▼
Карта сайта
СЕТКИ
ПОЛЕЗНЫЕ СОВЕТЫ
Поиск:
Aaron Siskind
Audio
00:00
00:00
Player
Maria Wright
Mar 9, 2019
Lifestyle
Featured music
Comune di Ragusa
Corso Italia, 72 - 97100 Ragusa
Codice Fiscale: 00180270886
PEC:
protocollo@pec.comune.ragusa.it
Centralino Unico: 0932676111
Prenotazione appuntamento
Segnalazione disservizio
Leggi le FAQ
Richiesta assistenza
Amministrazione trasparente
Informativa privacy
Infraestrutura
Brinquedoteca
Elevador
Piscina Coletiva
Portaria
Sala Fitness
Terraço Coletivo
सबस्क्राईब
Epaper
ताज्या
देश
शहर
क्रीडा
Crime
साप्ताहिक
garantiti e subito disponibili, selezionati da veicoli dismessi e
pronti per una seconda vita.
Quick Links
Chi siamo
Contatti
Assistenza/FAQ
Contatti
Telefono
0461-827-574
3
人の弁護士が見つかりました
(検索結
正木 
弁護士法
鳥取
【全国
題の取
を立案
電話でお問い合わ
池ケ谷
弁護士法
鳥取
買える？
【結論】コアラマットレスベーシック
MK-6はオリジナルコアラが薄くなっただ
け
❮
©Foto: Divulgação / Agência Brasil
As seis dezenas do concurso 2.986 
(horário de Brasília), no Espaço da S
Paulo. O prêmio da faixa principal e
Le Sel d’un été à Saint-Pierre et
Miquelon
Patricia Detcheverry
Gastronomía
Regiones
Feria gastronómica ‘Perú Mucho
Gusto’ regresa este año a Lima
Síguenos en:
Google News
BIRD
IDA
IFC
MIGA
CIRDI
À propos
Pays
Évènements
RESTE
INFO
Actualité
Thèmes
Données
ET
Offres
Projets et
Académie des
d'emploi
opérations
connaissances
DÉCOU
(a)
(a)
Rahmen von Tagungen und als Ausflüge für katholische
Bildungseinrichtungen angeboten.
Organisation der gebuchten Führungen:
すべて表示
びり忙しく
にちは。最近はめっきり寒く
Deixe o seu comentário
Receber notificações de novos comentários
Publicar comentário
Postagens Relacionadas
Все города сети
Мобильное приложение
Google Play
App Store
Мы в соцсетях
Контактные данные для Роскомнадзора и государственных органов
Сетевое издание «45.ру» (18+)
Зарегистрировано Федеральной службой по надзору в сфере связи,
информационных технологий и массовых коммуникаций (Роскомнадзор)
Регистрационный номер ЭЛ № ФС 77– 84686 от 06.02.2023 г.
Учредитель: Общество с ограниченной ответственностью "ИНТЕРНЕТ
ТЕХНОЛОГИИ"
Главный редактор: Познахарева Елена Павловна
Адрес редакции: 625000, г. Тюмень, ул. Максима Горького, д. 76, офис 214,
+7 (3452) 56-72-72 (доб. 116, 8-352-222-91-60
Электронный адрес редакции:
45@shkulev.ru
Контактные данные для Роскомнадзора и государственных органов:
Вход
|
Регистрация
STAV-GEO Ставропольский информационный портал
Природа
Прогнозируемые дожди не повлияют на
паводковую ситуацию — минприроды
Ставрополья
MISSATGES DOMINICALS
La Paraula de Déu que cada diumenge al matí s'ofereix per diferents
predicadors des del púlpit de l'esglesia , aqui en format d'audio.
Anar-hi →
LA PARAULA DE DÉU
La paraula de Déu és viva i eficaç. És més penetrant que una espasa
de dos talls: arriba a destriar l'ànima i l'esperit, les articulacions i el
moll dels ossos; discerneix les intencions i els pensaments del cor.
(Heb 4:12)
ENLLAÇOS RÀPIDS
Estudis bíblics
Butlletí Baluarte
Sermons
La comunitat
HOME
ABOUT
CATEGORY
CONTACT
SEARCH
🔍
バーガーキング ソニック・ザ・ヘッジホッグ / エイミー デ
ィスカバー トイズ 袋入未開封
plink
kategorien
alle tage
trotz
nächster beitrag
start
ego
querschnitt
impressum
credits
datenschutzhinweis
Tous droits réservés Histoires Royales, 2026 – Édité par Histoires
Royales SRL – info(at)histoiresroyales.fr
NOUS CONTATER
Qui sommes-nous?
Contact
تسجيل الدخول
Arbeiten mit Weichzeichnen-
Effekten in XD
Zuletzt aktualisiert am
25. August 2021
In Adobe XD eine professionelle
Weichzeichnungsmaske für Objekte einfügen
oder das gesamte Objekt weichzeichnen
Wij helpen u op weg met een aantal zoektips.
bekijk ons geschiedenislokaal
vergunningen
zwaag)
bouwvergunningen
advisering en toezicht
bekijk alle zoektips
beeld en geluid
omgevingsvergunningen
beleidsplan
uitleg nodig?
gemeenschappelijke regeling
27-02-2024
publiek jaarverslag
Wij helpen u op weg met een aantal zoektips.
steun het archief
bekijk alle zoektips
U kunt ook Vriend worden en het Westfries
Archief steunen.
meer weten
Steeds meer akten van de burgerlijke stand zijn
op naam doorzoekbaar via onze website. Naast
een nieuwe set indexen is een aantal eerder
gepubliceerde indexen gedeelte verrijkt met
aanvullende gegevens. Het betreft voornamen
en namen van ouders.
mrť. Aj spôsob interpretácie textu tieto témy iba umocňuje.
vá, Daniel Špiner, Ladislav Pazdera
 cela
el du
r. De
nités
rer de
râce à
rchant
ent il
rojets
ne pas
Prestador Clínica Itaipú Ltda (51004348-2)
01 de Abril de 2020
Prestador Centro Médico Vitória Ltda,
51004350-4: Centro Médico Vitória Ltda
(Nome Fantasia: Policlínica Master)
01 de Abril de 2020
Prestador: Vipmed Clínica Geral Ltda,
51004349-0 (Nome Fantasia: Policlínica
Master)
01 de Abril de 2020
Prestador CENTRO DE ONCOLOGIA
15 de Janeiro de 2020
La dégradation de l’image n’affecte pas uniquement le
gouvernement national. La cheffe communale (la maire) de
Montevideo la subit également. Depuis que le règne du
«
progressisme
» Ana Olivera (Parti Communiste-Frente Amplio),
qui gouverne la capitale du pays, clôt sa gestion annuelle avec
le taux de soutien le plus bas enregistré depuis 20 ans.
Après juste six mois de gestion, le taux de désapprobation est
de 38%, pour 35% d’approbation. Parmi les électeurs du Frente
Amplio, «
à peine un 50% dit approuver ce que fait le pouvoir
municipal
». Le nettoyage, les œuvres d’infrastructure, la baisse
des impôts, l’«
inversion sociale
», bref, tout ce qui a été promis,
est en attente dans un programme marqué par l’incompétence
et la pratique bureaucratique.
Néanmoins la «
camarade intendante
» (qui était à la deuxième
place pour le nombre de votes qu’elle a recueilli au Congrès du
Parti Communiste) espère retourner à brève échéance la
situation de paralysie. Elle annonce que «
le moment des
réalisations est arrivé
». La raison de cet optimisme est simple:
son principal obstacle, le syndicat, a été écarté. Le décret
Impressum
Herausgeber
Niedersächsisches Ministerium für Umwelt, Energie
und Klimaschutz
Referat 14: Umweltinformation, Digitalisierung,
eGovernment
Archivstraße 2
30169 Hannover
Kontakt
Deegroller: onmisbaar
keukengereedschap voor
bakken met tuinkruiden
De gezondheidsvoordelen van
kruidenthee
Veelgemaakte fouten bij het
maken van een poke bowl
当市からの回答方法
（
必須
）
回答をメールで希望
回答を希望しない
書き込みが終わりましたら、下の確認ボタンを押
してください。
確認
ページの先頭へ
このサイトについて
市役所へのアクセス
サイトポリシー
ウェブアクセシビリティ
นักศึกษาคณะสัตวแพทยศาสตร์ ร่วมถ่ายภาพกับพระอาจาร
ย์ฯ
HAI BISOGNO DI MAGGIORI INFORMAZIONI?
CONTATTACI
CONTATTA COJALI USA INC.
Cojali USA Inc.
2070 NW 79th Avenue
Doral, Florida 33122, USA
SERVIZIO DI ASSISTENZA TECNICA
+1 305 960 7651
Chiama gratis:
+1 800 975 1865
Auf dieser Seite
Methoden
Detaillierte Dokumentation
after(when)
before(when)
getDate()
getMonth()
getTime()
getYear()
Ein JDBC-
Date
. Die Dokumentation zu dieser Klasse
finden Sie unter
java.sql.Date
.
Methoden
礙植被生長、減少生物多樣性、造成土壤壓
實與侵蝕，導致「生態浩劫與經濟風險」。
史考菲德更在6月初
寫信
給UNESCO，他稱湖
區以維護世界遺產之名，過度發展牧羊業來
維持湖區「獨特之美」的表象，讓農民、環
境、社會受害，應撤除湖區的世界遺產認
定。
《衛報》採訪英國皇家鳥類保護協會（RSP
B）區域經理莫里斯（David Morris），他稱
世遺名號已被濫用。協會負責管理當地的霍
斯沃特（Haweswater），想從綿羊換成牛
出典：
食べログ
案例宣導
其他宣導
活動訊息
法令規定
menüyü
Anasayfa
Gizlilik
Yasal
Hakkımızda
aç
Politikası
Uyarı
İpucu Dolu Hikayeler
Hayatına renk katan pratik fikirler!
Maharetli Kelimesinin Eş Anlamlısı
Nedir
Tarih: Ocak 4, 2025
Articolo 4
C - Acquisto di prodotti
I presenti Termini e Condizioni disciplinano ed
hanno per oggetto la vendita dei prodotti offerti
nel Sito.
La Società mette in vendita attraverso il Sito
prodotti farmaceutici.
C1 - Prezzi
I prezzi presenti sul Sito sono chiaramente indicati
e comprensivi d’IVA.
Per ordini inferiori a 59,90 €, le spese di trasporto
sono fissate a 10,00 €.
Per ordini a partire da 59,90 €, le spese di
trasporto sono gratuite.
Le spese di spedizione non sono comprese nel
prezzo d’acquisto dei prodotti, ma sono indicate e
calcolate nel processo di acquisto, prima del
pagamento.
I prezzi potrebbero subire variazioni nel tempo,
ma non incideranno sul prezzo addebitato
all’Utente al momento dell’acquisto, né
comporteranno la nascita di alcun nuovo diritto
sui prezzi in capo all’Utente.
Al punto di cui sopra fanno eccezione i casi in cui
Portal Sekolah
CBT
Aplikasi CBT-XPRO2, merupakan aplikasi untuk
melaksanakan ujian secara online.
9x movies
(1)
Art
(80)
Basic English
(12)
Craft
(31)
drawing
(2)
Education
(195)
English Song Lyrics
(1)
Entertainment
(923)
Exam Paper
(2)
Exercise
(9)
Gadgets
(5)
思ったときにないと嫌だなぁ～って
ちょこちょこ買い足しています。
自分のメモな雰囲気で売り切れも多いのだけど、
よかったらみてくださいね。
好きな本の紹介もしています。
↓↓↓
▲
» To-do item: Work out how many lines of the data include the word "principal". Then write only that number.

» Result for this exercise: 2